Peter Orszag, director of the White House's Office of Management and Budget, defends the plan, telling NPR's Michele Norris that it will put the U.S. "on a path to eliminating the number of uninsured people in the United States."
Orszag says evidence suggests that many insurance markets lack adequate competition, and the goal of the public plan is to expand choice, introduce more competition and drive down premium costs.
"Our goal here is not to force doctors and hospitals to do things that they don't want to do, but rather to create a plan that we think that they'll want to participate in, and that beneficiaries will find helpful also in terms of having more choices available," he says.
One challenge the administration faces, however, is that in areas such as Howard County, Md., which offers relatively low-cost health coverage to its residents, many don't enroll. Orszag says no one would be required to participate in a public plan, but "there are proposals that the president is open to — to have some sort of personal responsibility where you have to carry insurance just like you do when you drive a car. But you could purchase that insurance through a health exchange where the public plan would be one of many options."
Concerns From Hospitals
One aspect of the proposal that has come under fire is a proposed $200 billion cut in federal payments to hospitals.
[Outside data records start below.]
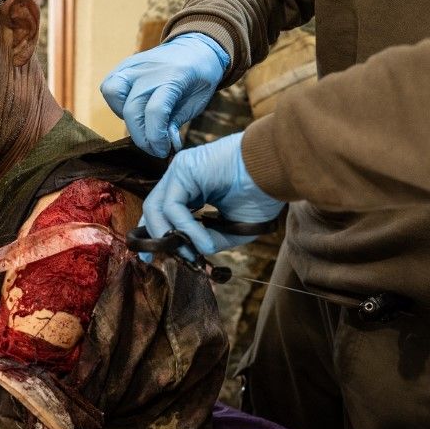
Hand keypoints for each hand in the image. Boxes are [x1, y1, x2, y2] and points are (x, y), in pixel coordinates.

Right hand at [101, 32, 229, 156]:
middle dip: (141, 137)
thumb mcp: (197, 102)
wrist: (196, 48)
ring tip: (141, 123)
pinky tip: (133, 110)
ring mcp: (133, 65)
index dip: (156, 138)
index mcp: (174, 76)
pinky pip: (109, 87)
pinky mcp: (123, 66)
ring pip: (112, 92)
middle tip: (153, 148)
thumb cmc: (199, 78)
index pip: (155, 112)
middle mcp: (149, 69)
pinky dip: (116, 103)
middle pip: (132, 110)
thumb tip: (166, 147)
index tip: (162, 151)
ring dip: (124, 116)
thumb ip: (177, 122)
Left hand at [143, 132, 283, 254]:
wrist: (278, 169)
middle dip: (153, 237)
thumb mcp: (232, 227)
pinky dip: (185, 228)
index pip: (161, 211)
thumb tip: (192, 252)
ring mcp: (180, 171)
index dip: (154, 234)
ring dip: (170, 236)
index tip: (150, 258)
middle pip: (153, 209)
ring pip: (157, 207)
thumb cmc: (261, 193)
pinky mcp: (184, 169)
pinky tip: (202, 241)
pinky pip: (173, 205)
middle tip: (159, 259)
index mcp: (190, 187)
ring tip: (190, 253)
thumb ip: (209, 239)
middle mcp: (181, 177)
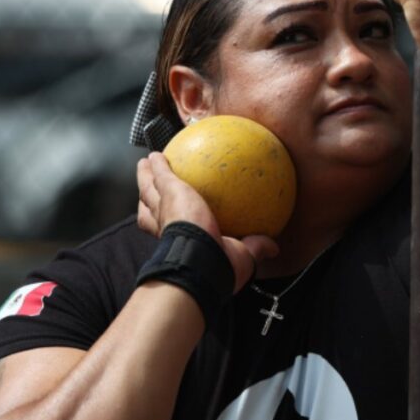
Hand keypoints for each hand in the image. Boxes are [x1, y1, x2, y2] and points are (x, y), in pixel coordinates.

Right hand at [137, 152, 277, 291]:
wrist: (201, 260)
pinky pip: (161, 173)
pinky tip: (157, 155)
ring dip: (145, 177)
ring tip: (146, 164)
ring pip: (148, 189)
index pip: (168, 229)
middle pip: (149, 208)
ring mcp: (163, 208)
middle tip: (148, 186)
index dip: (164, 222)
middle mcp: (165, 225)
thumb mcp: (242, 256)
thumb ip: (255, 246)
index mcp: (181, 239)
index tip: (167, 215)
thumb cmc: (218, 264)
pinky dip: (158, 164)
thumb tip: (273, 248)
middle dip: (147, 196)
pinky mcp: (169, 190)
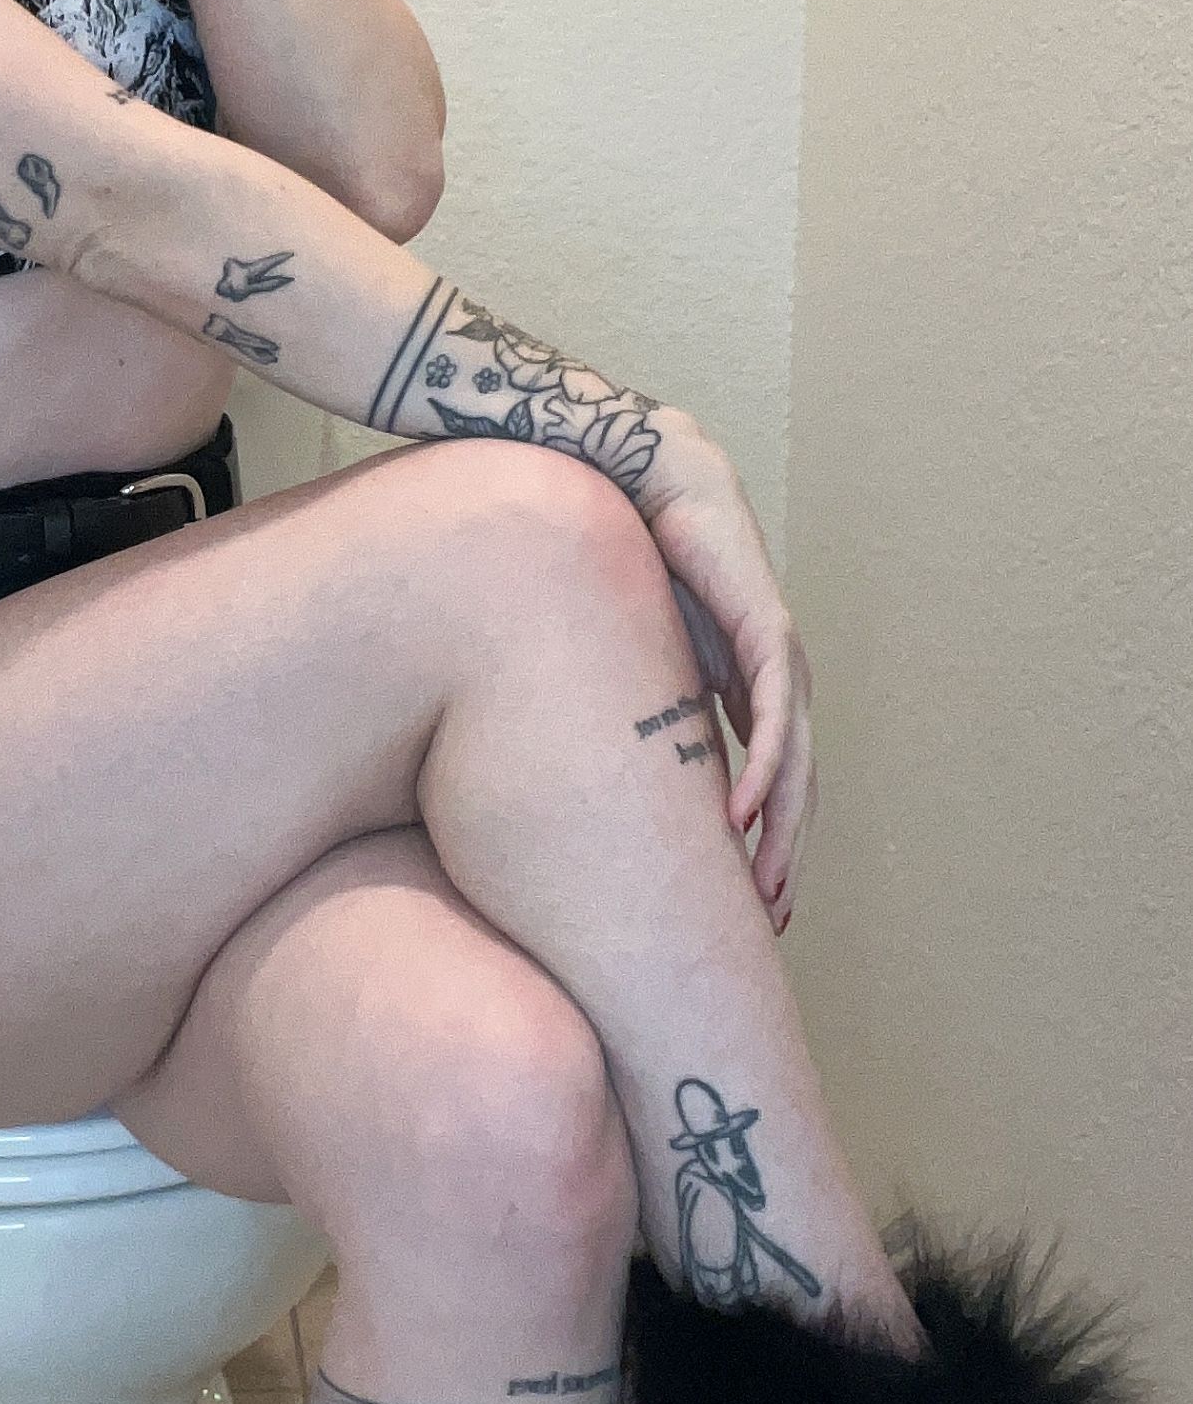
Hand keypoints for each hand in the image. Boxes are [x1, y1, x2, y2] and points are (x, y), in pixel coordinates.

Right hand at [640, 435, 817, 933]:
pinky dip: (762, 769)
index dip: (766, 842)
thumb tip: (609, 770)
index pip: (771, 781)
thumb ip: (643, 709)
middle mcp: (776, 680)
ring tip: (763, 889)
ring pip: (794, 764)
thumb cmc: (634, 563)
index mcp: (749, 688)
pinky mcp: (768, 632)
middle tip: (770, 921)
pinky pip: (773, 716)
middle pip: (794, 787)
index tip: (753, 903)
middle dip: (784, 856)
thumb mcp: (638, 660)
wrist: (645, 482)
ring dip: (780, 830)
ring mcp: (779, 658)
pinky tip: (741, 815)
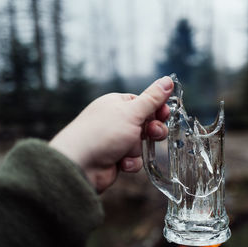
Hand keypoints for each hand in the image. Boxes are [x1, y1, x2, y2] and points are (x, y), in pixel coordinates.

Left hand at [49, 76, 173, 192]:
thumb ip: (153, 98)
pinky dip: (130, 162)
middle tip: (152, 133)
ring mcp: (115, 140)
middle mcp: (116, 120)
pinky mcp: (115, 158)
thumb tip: (168, 80)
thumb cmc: (102, 134)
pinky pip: (134, 159)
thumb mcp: (132, 112)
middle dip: (152, 131)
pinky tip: (121, 163)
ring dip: (137, 149)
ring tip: (129, 151)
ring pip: (141, 144)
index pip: (144, 102)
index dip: (157, 109)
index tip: (165, 114)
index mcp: (117, 104)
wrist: (79, 165)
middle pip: (146, 123)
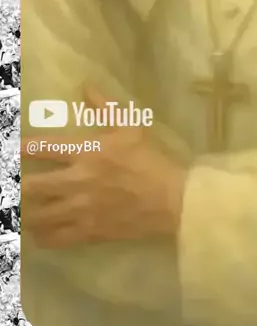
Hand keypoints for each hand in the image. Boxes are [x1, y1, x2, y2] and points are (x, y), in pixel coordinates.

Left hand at [22, 88, 185, 248]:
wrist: (171, 199)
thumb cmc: (149, 159)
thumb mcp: (130, 126)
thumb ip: (105, 106)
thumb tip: (86, 87)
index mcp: (88, 152)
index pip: (44, 148)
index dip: (21, 148)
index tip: (11, 149)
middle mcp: (79, 180)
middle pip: (33, 187)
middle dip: (18, 187)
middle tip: (14, 186)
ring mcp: (82, 209)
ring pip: (40, 216)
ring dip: (27, 213)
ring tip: (23, 210)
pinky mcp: (89, 231)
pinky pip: (56, 239)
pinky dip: (43, 237)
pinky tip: (39, 233)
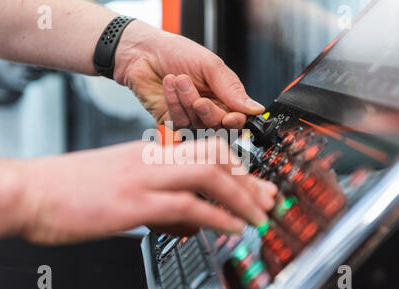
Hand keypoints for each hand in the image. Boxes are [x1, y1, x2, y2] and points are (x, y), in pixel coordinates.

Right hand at [18, 138, 276, 244]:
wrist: (31, 192)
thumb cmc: (70, 188)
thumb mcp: (120, 183)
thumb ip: (155, 196)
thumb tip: (185, 215)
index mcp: (147, 154)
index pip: (202, 150)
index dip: (233, 166)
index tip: (250, 183)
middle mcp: (150, 160)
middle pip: (213, 158)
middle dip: (247, 179)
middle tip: (268, 197)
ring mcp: (143, 180)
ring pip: (207, 177)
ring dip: (240, 198)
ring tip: (259, 215)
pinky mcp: (133, 203)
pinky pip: (187, 205)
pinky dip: (216, 216)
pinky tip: (231, 227)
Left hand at [113, 20, 264, 129]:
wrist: (142, 51)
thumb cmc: (176, 52)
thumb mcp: (210, 65)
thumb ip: (232, 89)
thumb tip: (256, 108)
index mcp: (223, 94)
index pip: (237, 117)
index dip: (235, 122)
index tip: (230, 117)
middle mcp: (209, 107)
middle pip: (219, 126)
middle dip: (209, 113)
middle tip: (200, 99)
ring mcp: (190, 115)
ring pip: (198, 125)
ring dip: (188, 102)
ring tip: (179, 79)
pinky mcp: (171, 120)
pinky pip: (179, 122)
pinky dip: (174, 104)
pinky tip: (168, 85)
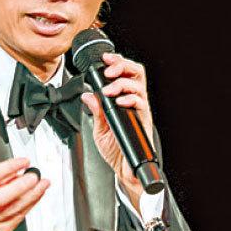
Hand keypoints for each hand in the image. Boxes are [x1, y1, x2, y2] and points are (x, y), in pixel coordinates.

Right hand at [0, 157, 48, 230]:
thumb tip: (19, 171)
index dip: (9, 167)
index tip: (24, 162)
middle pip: (0, 198)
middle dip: (21, 186)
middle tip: (35, 177)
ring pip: (14, 209)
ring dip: (32, 195)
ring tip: (42, 184)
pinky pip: (19, 216)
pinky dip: (30, 204)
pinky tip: (36, 195)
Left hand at [79, 52, 154, 211]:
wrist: (124, 171)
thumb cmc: (115, 151)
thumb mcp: (99, 129)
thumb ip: (96, 111)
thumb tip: (87, 95)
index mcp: (124, 101)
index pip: (124, 74)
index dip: (116, 62)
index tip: (104, 59)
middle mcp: (134, 103)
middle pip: (136, 73)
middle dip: (122, 65)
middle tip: (109, 69)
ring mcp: (140, 111)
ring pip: (139, 85)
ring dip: (121, 83)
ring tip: (109, 90)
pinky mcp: (143, 121)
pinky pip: (141, 104)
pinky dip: (130, 99)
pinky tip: (119, 102)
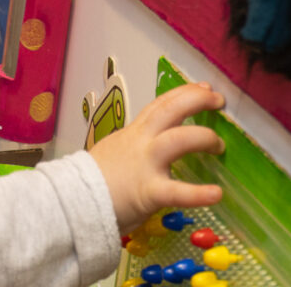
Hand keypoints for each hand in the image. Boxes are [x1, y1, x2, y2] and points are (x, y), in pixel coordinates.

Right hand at [88, 83, 225, 232]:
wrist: (70, 203)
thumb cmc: (92, 182)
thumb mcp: (113, 151)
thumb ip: (134, 145)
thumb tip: (152, 145)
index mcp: (134, 133)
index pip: (161, 104)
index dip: (184, 92)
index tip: (204, 87)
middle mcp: (141, 143)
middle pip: (171, 110)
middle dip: (196, 100)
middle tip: (217, 100)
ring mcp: (145, 165)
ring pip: (178, 140)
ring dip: (204, 138)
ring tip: (219, 145)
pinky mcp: (148, 192)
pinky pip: (176, 191)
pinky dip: (198, 193)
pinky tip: (216, 193)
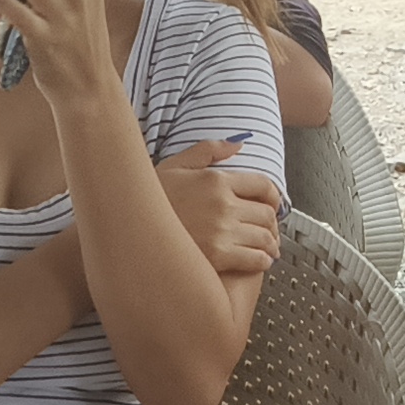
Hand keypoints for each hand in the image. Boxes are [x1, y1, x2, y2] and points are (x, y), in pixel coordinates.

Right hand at [156, 142, 281, 279]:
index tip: (272, 205)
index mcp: (216, 180)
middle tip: (270, 229)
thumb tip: (239, 144)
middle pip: (267, 214)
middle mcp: (223, 204)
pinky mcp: (217, 256)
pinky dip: (263, 260)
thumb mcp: (176, 164)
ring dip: (271, 244)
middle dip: (272, 223)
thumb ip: (209, 150)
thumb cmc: (150, 198)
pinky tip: (259, 260)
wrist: (131, 230)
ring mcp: (221, 231)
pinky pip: (255, 259)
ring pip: (264, 238)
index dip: (274, 197)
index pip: (263, 185)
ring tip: (268, 248)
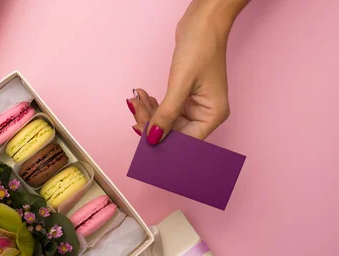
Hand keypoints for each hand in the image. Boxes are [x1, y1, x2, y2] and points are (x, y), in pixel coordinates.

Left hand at [127, 0, 247, 143]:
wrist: (202, 21)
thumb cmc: (200, 47)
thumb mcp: (180, 83)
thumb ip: (166, 114)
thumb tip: (153, 138)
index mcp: (212, 115)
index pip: (185, 140)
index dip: (164, 140)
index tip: (142, 133)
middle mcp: (205, 114)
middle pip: (173, 132)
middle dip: (151, 123)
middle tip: (134, 109)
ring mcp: (194, 105)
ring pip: (166, 121)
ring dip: (148, 112)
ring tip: (136, 100)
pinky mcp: (184, 96)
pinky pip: (165, 109)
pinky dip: (152, 105)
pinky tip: (142, 96)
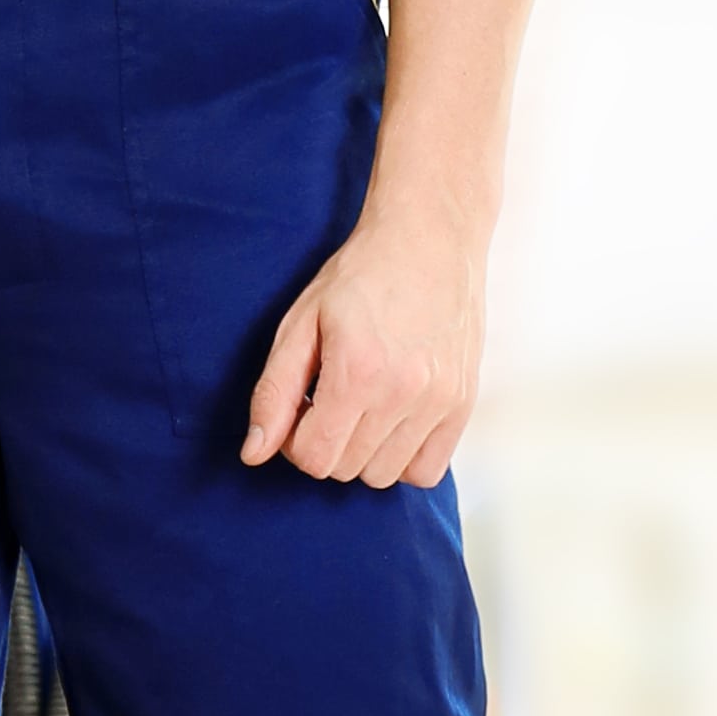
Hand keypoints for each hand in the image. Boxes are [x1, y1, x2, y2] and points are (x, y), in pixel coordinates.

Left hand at [240, 195, 484, 488]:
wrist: (430, 238)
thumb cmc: (361, 274)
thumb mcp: (301, 323)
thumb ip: (273, 393)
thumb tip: (253, 454)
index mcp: (356, 372)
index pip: (313, 458)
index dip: (294, 441)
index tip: (300, 407)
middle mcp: (403, 393)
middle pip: (345, 470)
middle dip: (326, 443)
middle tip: (329, 399)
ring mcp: (439, 401)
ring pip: (383, 476)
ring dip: (362, 452)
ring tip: (362, 406)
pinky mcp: (463, 404)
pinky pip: (427, 471)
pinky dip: (403, 458)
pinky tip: (391, 421)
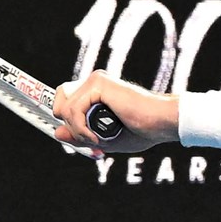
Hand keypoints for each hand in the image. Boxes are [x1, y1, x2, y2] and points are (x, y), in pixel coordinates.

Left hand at [51, 70, 174, 153]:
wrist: (163, 123)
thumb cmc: (143, 131)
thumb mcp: (105, 139)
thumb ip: (81, 135)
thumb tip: (57, 133)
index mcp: (98, 91)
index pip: (67, 101)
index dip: (68, 121)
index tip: (83, 139)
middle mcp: (95, 82)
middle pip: (59, 99)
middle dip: (68, 124)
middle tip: (90, 139)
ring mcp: (96, 81)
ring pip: (64, 108)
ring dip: (77, 131)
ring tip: (96, 140)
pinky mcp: (98, 84)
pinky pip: (73, 110)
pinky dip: (81, 128)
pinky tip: (96, 137)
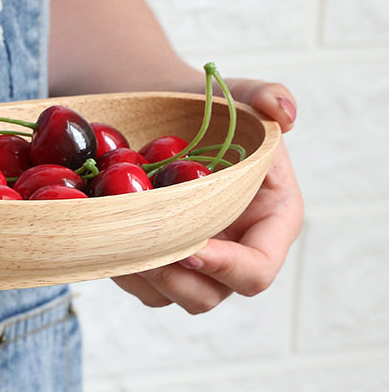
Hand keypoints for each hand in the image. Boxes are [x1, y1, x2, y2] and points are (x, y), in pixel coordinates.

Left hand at [111, 79, 302, 313]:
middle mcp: (235, 251)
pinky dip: (124, 270)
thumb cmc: (205, 108)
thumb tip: (284, 114)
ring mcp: (197, 263)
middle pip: (210, 296)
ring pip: (171, 297)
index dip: (227, 267)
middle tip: (143, 248)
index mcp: (270, 222)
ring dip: (143, 276)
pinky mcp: (162, 264)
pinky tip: (108, 238)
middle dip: (174, 278)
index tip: (191, 247)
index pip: (258, 269)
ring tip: (121, 239)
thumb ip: (264, 95)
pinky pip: (143, 288)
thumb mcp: (237, 94)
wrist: (158, 116)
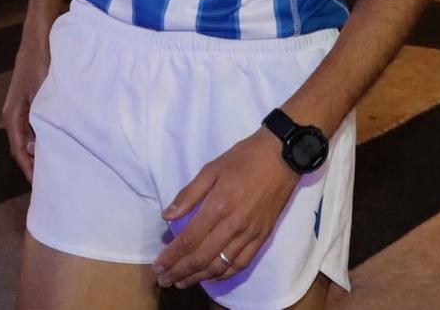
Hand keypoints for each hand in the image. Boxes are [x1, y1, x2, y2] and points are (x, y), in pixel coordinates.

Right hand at [1, 31, 49, 180]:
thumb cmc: (41, 63)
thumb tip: (42, 147)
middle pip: (24, 147)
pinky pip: (37, 126)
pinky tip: (61, 141)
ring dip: (42, 150)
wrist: (40, 36)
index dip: (30, 170)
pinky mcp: (32, 101)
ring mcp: (23, 108)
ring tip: (60, 165)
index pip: (19, 151)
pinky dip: (46, 137)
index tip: (42, 186)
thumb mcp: (44, 93)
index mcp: (12, 116)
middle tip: (54, 181)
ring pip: (31, 137)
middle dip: (36, 164)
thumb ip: (42, 120)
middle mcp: (14, 115)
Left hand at [154, 129, 299, 288]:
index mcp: (218, 206)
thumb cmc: (243, 159)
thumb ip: (188, 194)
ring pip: (221, 265)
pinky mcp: (263, 237)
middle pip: (202, 257)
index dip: (172, 256)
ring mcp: (250, 233)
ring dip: (199, 277)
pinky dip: (225, 274)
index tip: (158, 267)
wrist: (281, 156)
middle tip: (165, 280)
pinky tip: (212, 277)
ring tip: (183, 282)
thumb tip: (167, 216)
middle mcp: (233, 225)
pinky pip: (242, 263)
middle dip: (180, 271)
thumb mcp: (211, 169)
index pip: (189, 239)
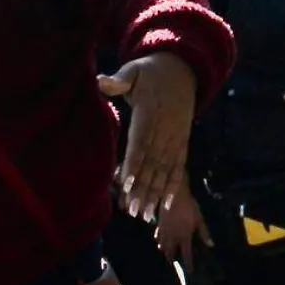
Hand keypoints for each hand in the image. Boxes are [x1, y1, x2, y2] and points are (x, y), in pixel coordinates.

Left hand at [99, 52, 197, 220]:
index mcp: (151, 111)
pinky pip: (179, 166)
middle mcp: (166, 127)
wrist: (182, 69)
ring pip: (165, 169)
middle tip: (131, 210)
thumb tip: (101, 82)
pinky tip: (167, 204)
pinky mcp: (183, 141)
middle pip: (153, 162)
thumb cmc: (150, 72)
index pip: (141, 140)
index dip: (134, 162)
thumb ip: (118, 80)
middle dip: (143, 188)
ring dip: (156, 193)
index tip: (126, 183)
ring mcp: (176, 136)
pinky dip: (173, 186)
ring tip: (145, 215)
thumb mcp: (134, 70)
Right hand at [154, 180, 211, 267]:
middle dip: (172, 259)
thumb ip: (204, 232)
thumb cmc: (189, 207)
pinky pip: (157, 236)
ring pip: (163, 246)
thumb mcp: (199, 219)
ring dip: (165, 252)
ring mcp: (165, 232)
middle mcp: (173, 237)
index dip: (188, 263)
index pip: (187, 254)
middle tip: (174, 263)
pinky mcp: (159, 225)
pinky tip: (158, 242)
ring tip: (167, 255)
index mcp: (185, 237)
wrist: (174, 196)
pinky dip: (158, 241)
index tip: (190, 271)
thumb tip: (210, 245)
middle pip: (171, 252)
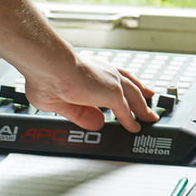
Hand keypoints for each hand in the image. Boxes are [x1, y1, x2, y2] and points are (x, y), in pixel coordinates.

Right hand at [22, 56, 158, 132]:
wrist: (48, 66)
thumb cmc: (45, 76)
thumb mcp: (62, 101)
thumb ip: (81, 114)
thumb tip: (97, 123)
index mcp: (92, 70)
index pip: (114, 76)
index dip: (124, 83)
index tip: (130, 88)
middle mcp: (104, 72)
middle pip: (130, 83)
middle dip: (141, 91)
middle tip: (150, 97)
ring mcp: (110, 82)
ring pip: (133, 96)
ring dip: (142, 108)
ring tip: (149, 118)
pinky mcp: (112, 93)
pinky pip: (125, 111)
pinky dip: (130, 120)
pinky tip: (135, 128)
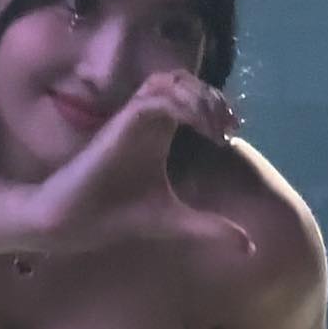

Hospital officials say that will result in cuts in services to the people who need it most.
But Orszag says that, for example, under the reimbursement system known as disproportionate share payments, government funding is provided to hospitals in large part to help meet the cost of caring for the uninsured.
"Our argument is that as the number of uninsured goes down ... the hospitals would in a sense be double-paid if the number of uninsured people declines significantly and they were still receiving payments to meet the cost of the uninsured," he says. "So we scale those back, and we would also target those payments more efficiently toward the hospitals that are disproportionately serving the remaining uninsured."
Rich Umbdenstock, president and CEO of the American Hospital Association, tells NPR's Robert Siegel that the hospitals have accepted "in principle" that reimbursements from Washington will decline as the number of insured patients rise at those institutions. But, he says, too many questions remain.
"How soon will that coverage kick in? At what payment levels? Across what proportion of the uninsured population?" he asks. "Even by the best estimates, right now, people are saying that it looks like some of the plans that are out there can cover maybe a third, maybe, at the high end, two-thirds of the population. That still leaves a lot of people uncovered. It still leaves a lot of people on the Medicaid program, and it still leaves a lot of people who are undocumented immigrants and so on. That need's not going to go away overnight."
Orszag says opposition to the health care overhaul is inevitable. "We're not going to transform a $2 trillion sector of the economy without some jostling occurring and without some objections being raised or some concerns being raised," he says. "That's natural."
And Umbdenstock says all the stakeholders in the health care system have to examine what they can do now to cut costs.
"You have to look at cuts in the context of a complete plan for reform. And our elements in reform include the important element of affordability," Umbdenstock says. "But also we have to think about coverage. We have to think about quality."